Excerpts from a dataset
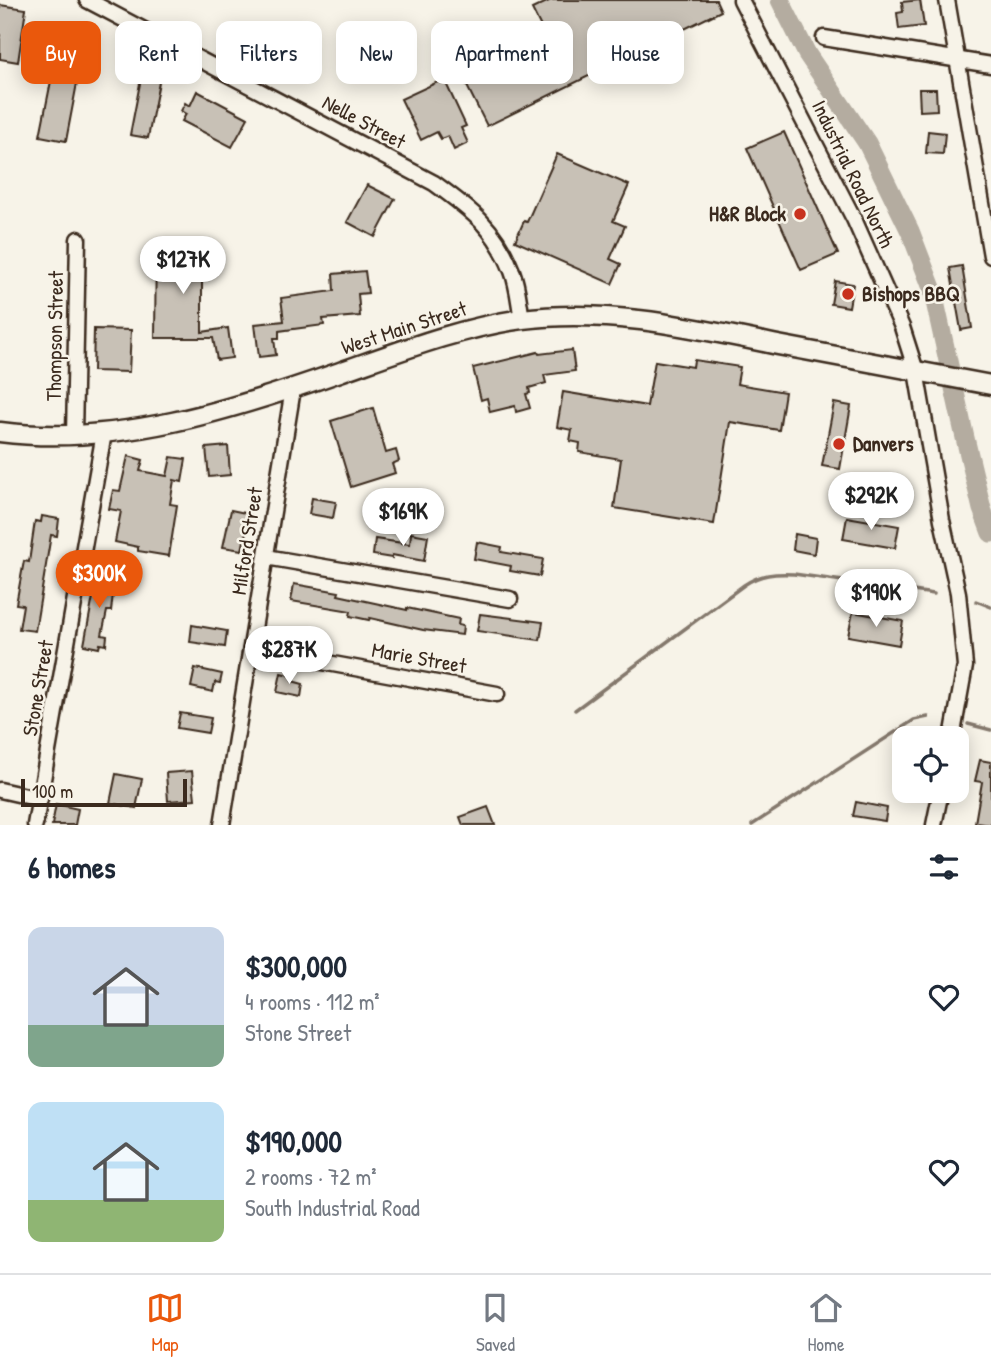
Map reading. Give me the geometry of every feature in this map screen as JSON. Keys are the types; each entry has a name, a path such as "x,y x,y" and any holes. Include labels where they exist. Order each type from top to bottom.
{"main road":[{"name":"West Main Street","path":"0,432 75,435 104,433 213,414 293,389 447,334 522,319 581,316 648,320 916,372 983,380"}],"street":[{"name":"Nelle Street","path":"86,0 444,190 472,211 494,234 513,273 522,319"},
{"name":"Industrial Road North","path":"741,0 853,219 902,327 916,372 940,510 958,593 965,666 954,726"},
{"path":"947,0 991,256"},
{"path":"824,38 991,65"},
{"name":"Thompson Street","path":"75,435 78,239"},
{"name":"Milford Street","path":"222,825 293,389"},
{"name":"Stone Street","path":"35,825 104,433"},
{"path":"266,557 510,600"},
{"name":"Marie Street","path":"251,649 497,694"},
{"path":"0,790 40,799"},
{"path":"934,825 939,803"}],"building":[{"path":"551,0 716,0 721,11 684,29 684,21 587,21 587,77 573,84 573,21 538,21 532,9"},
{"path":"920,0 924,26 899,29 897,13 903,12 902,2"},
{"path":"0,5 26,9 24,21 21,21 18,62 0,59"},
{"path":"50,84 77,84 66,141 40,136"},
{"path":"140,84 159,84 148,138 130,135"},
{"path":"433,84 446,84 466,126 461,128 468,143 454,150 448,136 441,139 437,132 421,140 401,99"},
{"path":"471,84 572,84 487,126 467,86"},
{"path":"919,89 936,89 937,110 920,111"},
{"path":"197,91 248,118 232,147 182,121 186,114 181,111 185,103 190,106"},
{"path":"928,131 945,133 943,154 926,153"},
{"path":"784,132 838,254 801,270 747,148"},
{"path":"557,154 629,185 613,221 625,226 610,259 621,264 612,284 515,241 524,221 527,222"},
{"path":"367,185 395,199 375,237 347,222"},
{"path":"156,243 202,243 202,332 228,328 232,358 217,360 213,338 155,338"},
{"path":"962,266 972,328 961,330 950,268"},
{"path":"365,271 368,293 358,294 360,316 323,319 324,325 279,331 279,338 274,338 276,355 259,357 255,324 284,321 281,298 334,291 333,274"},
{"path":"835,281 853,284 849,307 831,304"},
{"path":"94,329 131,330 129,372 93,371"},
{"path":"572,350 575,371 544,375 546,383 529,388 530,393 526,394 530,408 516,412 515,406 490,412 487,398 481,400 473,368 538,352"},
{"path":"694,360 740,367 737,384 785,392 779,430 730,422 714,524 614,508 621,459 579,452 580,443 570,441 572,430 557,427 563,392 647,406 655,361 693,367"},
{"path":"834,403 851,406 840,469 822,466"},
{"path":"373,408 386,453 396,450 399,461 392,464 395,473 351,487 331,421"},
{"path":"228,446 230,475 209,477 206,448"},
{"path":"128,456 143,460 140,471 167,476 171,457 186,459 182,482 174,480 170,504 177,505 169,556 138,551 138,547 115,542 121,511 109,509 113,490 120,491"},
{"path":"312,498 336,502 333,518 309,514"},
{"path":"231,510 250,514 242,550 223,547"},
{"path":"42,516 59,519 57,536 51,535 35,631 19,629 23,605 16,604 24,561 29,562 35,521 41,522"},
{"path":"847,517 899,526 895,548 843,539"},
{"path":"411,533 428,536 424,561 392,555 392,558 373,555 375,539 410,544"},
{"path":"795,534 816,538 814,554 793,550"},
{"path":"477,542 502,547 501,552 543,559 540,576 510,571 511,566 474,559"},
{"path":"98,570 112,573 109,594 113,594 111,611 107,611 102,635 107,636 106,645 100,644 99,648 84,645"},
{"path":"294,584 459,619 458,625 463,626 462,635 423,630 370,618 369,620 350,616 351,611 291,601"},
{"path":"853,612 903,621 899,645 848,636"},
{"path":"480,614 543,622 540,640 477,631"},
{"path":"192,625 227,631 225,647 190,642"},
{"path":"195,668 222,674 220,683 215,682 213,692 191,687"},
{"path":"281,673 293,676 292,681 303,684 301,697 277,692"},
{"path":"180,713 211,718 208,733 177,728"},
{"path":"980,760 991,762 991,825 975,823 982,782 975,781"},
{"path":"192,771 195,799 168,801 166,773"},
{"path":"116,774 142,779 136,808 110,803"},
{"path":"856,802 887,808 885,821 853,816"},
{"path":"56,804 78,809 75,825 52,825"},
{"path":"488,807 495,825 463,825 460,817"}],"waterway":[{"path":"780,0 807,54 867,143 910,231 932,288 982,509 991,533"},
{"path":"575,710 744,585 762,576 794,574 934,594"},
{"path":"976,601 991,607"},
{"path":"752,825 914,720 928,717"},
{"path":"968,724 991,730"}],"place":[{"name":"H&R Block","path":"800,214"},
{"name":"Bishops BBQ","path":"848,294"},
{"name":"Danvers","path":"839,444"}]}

TASK BRIEF:
Your answer must be an exact copy of the records, with no pictures in it.

RESPONSE BOX:
Map reading. Give me the geometry of every feature in this map screen as JSON. Keys are the types; each entry has a name, a path such as "x,y x,y" and any holes. Include labels where they exist. Order each type from top to bottom.
{"main road":[{"name":"West Main Street","path":"0,432 75,435 104,433 213,414 293,389 447,334 522,319 581,316 648,320 916,372 983,380"}],"street":[{"name":"Nelle Street","path":"86,0 444,190 472,211 494,234 513,273 522,319"},
{"name":"Industrial Road North","path":"741,0 853,219 902,327 916,372 940,510 958,593 965,666 954,726"},
{"path":"947,0 991,256"},
{"path":"824,38 991,65"},
{"name":"Thompson Street","path":"75,435 78,239"},
{"name":"Milford Street","path":"222,825 293,389"},
{"name":"Stone Street","path":"35,825 104,433"},
{"path":"266,557 510,600"},
{"name":"Marie Street","path":"251,649 497,694"},
{"path":"0,790 40,799"},
{"path":"934,825 939,803"}],"building":[{"path":"551,0 716,0 721,11 684,29 684,21 587,21 587,77 573,84 573,21 538,21 532,9"},
{"path":"920,0 924,26 899,29 897,13 903,12 902,2"},
{"path":"0,5 26,9 24,21 21,21 18,62 0,59"},
{"path":"50,84 77,84 66,141 40,136"},
{"path":"140,84 159,84 148,138 130,135"},
{"path":"433,84 446,84 466,126 461,128 468,143 454,150 448,136 441,139 437,132 421,140 401,99"},
{"path":"471,84 572,84 487,126 467,86"},
{"path":"919,89 936,89 937,110 920,111"},
{"path":"197,91 248,118 232,147 182,121 186,114 181,111 185,103 190,106"},
{"path":"928,131 945,133 943,154 926,153"},
{"path":"784,132 838,254 801,270 747,148"},
{"path":"557,154 629,185 613,221 625,226 610,259 621,264 612,284 515,241 524,221 527,222"},
{"path":"367,185 395,199 375,237 347,222"},
{"path":"156,243 202,243 202,332 228,328 232,358 217,360 213,338 155,338"},
{"path":"962,266 972,328 961,330 950,268"},
{"path":"365,271 368,293 358,294 360,316 323,319 324,325 279,331 279,338 274,338 276,355 259,357 255,324 284,321 281,298 334,291 333,274"},
{"path":"835,281 853,284 849,307 831,304"},
{"path":"94,329 131,330 129,372 93,371"},
{"path":"572,350 575,371 544,375 546,383 529,388 530,393 526,394 530,408 516,412 515,406 490,412 487,398 481,400 473,368 538,352"},
{"path":"694,360 740,367 737,384 785,392 779,430 730,422 714,524 614,508 621,459 579,452 580,443 570,441 572,430 557,427 563,392 647,406 655,361 693,367"},
{"path":"834,403 851,406 840,469 822,466"},
{"path":"373,408 386,453 396,450 399,461 392,464 395,473 351,487 331,421"},
{"path":"228,446 230,475 209,477 206,448"},
{"path":"128,456 143,460 140,471 167,476 171,457 186,459 182,482 174,480 170,504 177,505 169,556 138,551 138,547 115,542 121,511 109,509 113,490 120,491"},
{"path":"312,498 336,502 333,518 309,514"},
{"path":"231,510 250,514 242,550 223,547"},
{"path":"42,516 59,519 57,536 51,535 35,631 19,629 23,605 16,604 24,561 29,562 35,521 41,522"},
{"path":"847,517 899,526 895,548 843,539"},
{"path":"411,533 428,536 424,561 392,555 392,558 373,555 375,539 410,544"},
{"path":"795,534 816,538 814,554 793,550"},
{"path":"477,542 502,547 501,552 543,559 540,576 510,571 511,566 474,559"},
{"path":"98,570 112,573 109,594 113,594 111,611 107,611 102,635 107,636 106,645 100,644 99,648 84,645"},
{"path":"294,584 459,619 458,625 463,626 462,635 423,630 370,618 369,620 350,616 351,611 291,601"},
{"path":"853,612 903,621 899,645 848,636"},
{"path":"480,614 543,622 540,640 477,631"},
{"path":"192,625 227,631 225,647 190,642"},
{"path":"195,668 222,674 220,683 215,682 213,692 191,687"},
{"path":"281,673 293,676 292,681 303,684 301,697 277,692"},
{"path":"180,713 211,718 208,733 177,728"},
{"path":"980,760 991,762 991,825 975,823 982,782 975,781"},
{"path":"192,771 195,799 168,801 166,773"},
{"path":"116,774 142,779 136,808 110,803"},
{"path":"856,802 887,808 885,821 853,816"},
{"path":"56,804 78,809 75,825 52,825"},
{"path":"488,807 495,825 463,825 460,817"}],"waterway":[{"path":"780,0 807,54 867,143 910,231 932,288 982,509 991,533"},
{"path":"575,710 744,585 762,576 794,574 934,594"},
{"path":"976,601 991,607"},
{"path":"752,825 914,720 928,717"},
{"path":"968,724 991,730"}],"place":[{"name":"H&R Block","path":"800,214"},
{"name":"Bishops BBQ","path":"848,294"},
{"name":"Danvers","path":"839,444"}]}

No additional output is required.